Source data
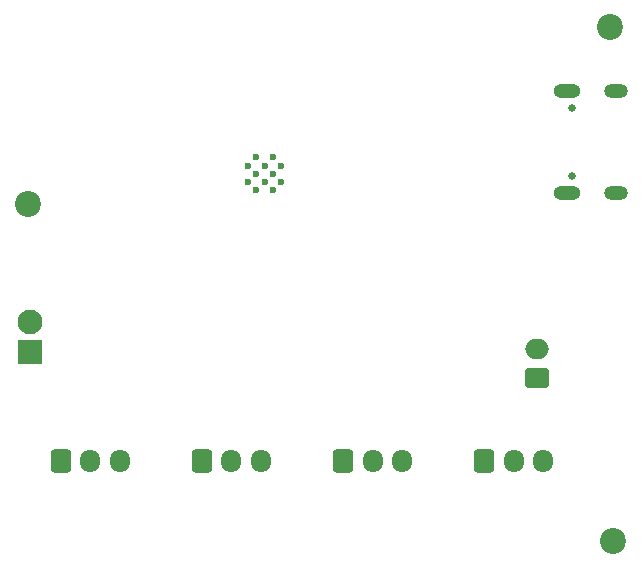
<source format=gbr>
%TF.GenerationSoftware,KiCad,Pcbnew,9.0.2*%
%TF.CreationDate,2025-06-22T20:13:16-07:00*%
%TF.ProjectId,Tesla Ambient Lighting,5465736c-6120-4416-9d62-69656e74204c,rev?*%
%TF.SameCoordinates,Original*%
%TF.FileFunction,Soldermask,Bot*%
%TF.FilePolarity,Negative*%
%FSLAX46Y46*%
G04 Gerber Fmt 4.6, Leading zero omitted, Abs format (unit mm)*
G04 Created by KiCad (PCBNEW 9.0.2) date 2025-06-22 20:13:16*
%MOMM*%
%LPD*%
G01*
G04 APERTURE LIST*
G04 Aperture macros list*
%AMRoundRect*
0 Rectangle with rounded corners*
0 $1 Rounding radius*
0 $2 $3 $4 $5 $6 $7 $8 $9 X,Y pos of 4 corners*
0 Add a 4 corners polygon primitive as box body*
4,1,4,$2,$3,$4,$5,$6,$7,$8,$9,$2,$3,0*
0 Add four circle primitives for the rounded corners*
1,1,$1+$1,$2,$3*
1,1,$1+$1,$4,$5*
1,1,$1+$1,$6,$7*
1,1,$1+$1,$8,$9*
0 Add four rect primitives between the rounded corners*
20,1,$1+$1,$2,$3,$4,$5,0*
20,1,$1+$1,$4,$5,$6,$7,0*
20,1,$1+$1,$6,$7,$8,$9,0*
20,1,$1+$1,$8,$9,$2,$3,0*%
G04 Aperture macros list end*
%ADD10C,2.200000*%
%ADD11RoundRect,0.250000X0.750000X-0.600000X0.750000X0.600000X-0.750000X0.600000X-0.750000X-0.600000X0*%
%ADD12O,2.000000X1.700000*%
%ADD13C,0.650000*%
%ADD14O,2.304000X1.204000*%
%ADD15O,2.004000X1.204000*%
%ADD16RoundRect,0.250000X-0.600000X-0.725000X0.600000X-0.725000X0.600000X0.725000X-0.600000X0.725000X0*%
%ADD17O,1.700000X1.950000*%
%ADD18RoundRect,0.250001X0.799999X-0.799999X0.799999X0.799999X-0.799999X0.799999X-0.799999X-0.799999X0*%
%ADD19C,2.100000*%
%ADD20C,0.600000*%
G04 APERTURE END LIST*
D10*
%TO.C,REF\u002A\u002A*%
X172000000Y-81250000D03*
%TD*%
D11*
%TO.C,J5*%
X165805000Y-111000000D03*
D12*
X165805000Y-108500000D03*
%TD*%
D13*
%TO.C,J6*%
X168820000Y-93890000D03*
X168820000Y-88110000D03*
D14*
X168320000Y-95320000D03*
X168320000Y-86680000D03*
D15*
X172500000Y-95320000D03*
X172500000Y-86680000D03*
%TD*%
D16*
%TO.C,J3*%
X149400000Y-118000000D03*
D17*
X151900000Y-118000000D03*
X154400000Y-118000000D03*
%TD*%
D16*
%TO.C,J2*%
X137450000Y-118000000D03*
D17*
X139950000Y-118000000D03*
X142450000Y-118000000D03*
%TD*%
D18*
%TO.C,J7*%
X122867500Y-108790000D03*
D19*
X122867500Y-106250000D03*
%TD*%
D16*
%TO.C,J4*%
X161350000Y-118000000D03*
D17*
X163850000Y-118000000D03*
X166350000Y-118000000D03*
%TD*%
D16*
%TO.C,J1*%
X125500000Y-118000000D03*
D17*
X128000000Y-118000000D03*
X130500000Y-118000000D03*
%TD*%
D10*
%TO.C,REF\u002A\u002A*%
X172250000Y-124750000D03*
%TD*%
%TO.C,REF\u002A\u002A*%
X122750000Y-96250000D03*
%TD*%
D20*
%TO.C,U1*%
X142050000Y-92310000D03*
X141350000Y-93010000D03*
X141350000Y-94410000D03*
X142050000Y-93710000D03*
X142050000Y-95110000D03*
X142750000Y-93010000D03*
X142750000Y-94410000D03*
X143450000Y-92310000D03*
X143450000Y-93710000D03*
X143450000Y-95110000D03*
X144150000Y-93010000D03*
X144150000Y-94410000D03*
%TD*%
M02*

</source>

» **WHAT YOU NEED TO DO**:
Could you output the lines above, exactly as written, from the one containing "X143450000Y-95110000D03*" through the last, with both ends included and no others?

» **EXPECTED ANSWER**:
X143450000Y-95110000D03*
X144150000Y-93010000D03*
X144150000Y-94410000D03*
%TD*%
M02*

</source>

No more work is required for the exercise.